Le livre des lotus entr'ouverts
LA MORT DE L’EMPEREUR DE CHINE
Au milieu de la nuit silencieuse, dans le palais des Clartés surnaturelles, l’empereur de Chine entendit, très loin, le pas léger de la mort, qui venait vers lui. Elle marchait dans l’avenue des Dragons divins, puis elle franchit le jardin des bassins de jade bleu, le jardin des héliotropes, elle passa sous son armure noire et son masque de cuivre, en agitant son éventail de plumes de corbeau, au milieu des eunuques endormis et elle traversa les salles muettes, les salles des trônes et des dieux, les salles sans candélabres et sans résonnances. Et elle se tint dernière la tenture de soie violette qui fut agitée d’un imperceptible frémissement. Alors l’empereur de Chine eut pour la première fois la connaissance de la grande solitude dans laquelle il avait toujours vécu.

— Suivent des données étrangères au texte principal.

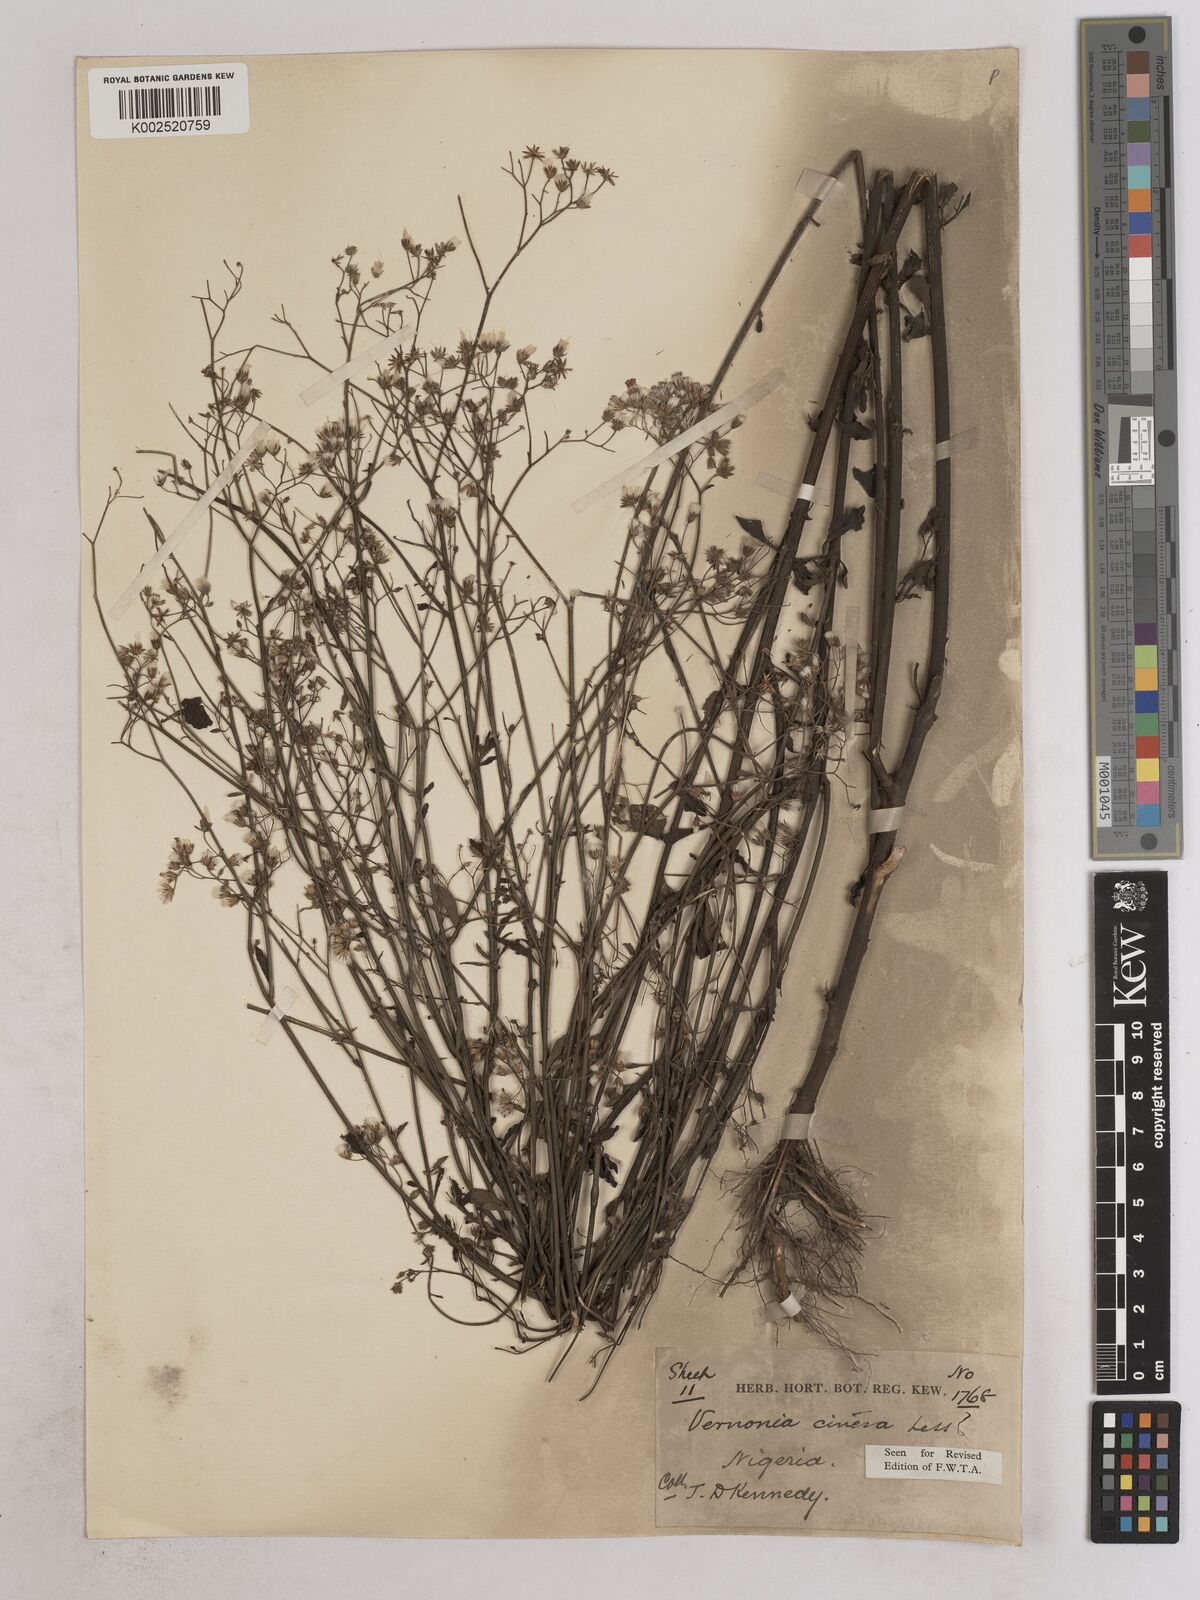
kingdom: Plantae
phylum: Tracheophyta
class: Magnoliopsida
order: Asterales
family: Asteraceae
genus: Cyanthillium
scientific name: Cyanthillium cinereum
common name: Little ironweed
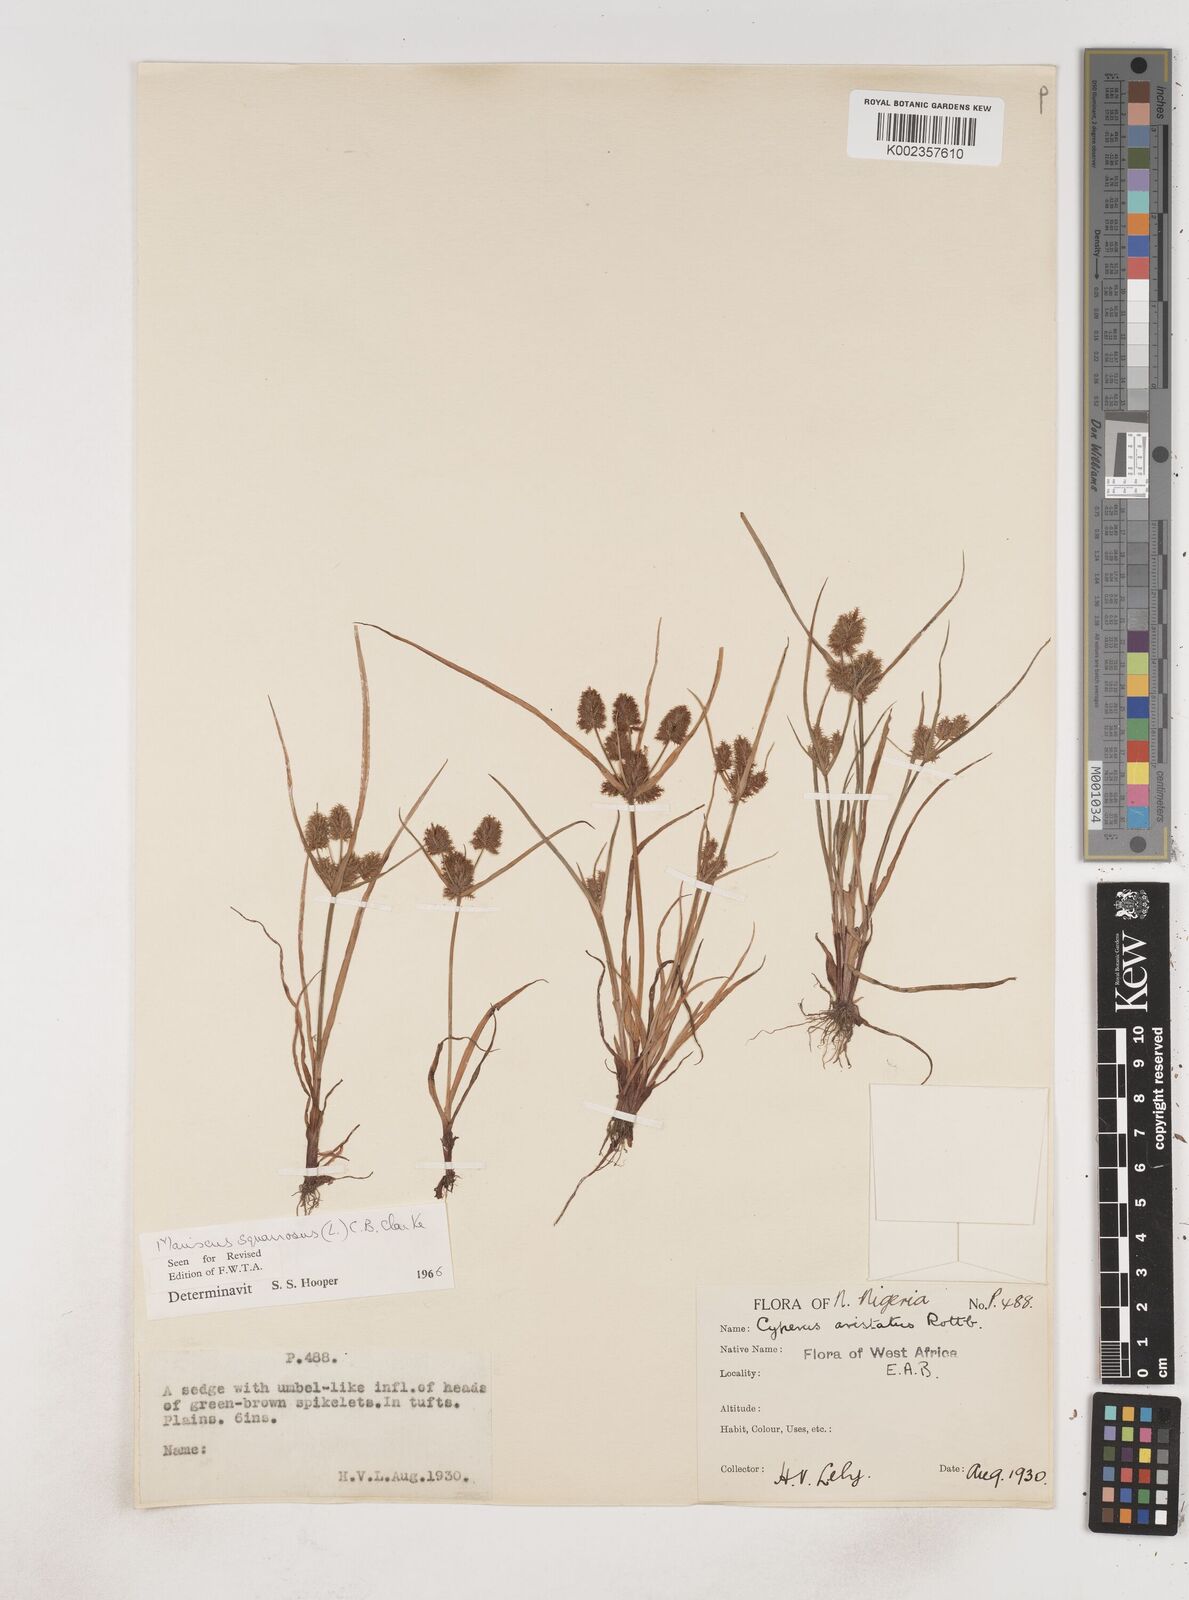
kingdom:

Il aurait pu frapper sur le gong de bronze. Le ministre des Châtiments, le ministre des Rites, les mandarins du grand Conseil, les princes mandchous seraient accourus des quatre points cardinaux de la Ville Interdite. Les trois cents épouses auraient déchiré leurs robes et auraient poussé les gémissements désespérés prescrits par les millénaires ordonnances. Il aurait contemplé sur les visages l’essor des ambitions nouvelles, les haines longtemps contenues, les allégresses mauvaises s’élançant hors des âmes comme un vol d’oiseaux noirs libérés par la mort. Mais non ! Il valait mieux rester seul comme il avait toujours été dans la glace de sa robe d’argent, sous la neige de sa couronne de diamants.

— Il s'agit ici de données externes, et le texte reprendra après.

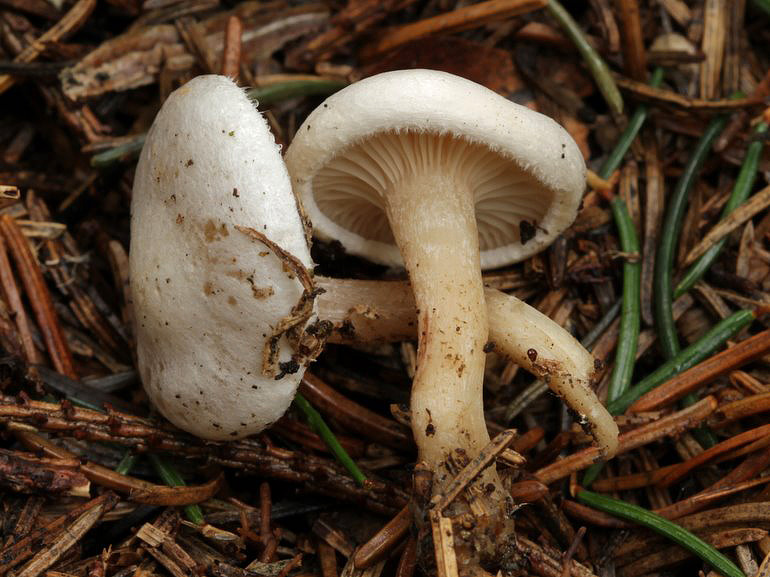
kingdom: Fungi
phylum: Basidiomycota
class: Agaricomycetes
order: Agaricales
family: Tricholomataceae
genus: Ripartites
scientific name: Ripartites tricholoma
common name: almindelig skæghat
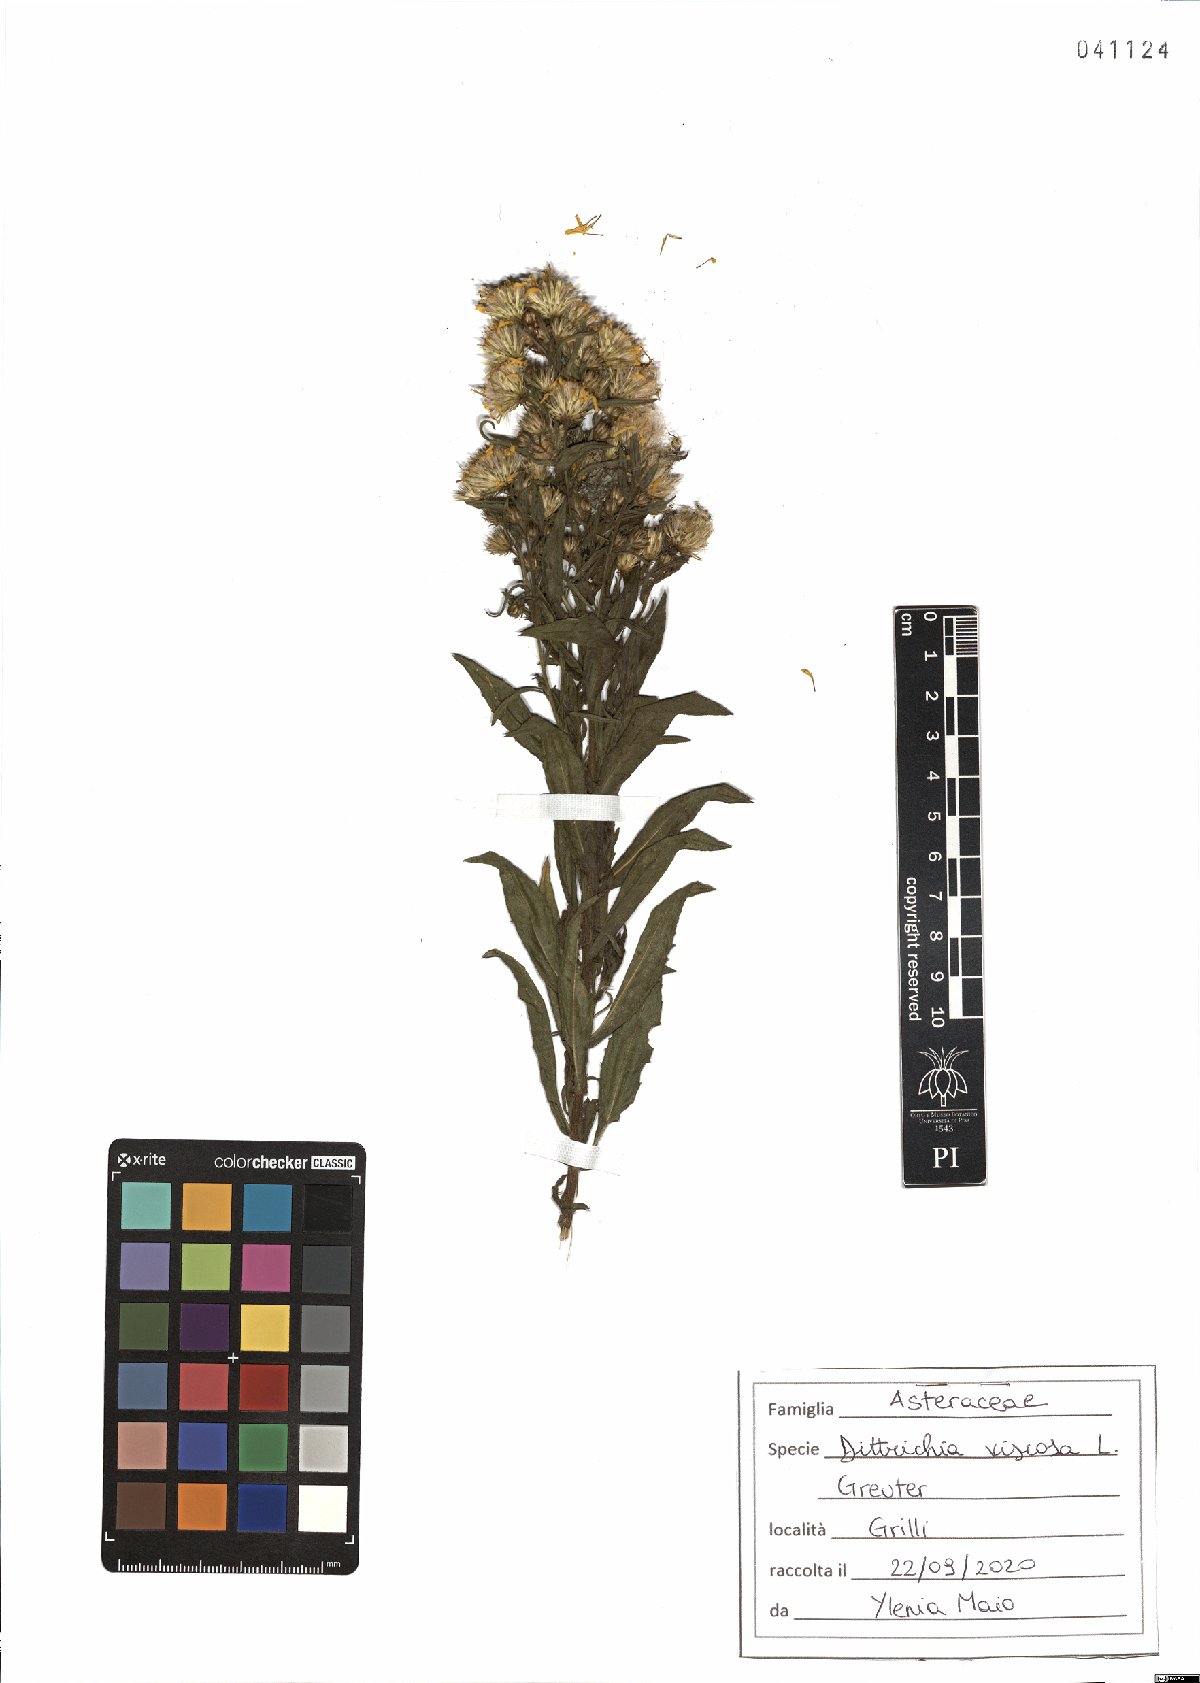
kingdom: Plantae
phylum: Tracheophyta
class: Magnoliopsida
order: Asterales
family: Asteraceae
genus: Dittrichia
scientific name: Dittrichia viscosa
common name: Woody fleabane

Et de l’ombre du passé il vit sortir la figure de celle qui ne viendrait pas, l’unique dont il aurait désiré la présence. Jamais il n’avait pensé à elle depuis sa vingtième année. Son nom était Hirondelle perdue et elle avait coutume de joindre les mains comme des ailes se ferment. Oh ! la fête des lanternes, au printemps, sur la montagne d’Emoui, le chemin des pèlerins où tombaient les fleurs de pêcher et les yeux de cette fille de pauvre, si riche d’amour ! Qu’était-elle devenue maintenant ? Sans doute un peu de poussière sous une stèle sans inscription. Et lui, au sommet de l’univers, avait vécu au milieu du rythme des cérémonies, dans la majesté des fêtes impériales, isolé dans une solitude parfaite comme une figure géométrique, rigoureuse comme une loi, exacte comme une vérité. Et il regardait frémir le rideau de soie violette que soulevait lentement une main gantée de métal noir.
Aucun ambassadeur d’Occident, aucun souverain en voyage ne devait être mieux reçu que cette princesse de l’au-delà au masque de cuivre sombre. Il ceignit l’épée de guerre du premier des Han, il jeta sur ses épaules l’étendard sacré de l’empire céleste et il prit dans sa main droite le globe de cristal que l’on se transmettait de dynastie en dynastie, parce qu’il reflétait une parcelle de l’inconnaissable. Il aurait mieux aimé y voir l’image d’Hirondelle perdue que celle de Dieu. Mais faute de mémoire ou d’esprit philosophique il n’aperçut ni l’une ni l’autre. O solitude ! Tel était le sens de sa destinée. A travers le rideau violet l’épée de la mort atteignit son cœur. Tout seul ! Dans le grand miroir, il aperçut un chemin de songe où tombaient des fleurs de pêcher, un chemin idéalement solitaire. Et il se mit à y marcher en levant très haut le globe de cristal où il n’y avait rien.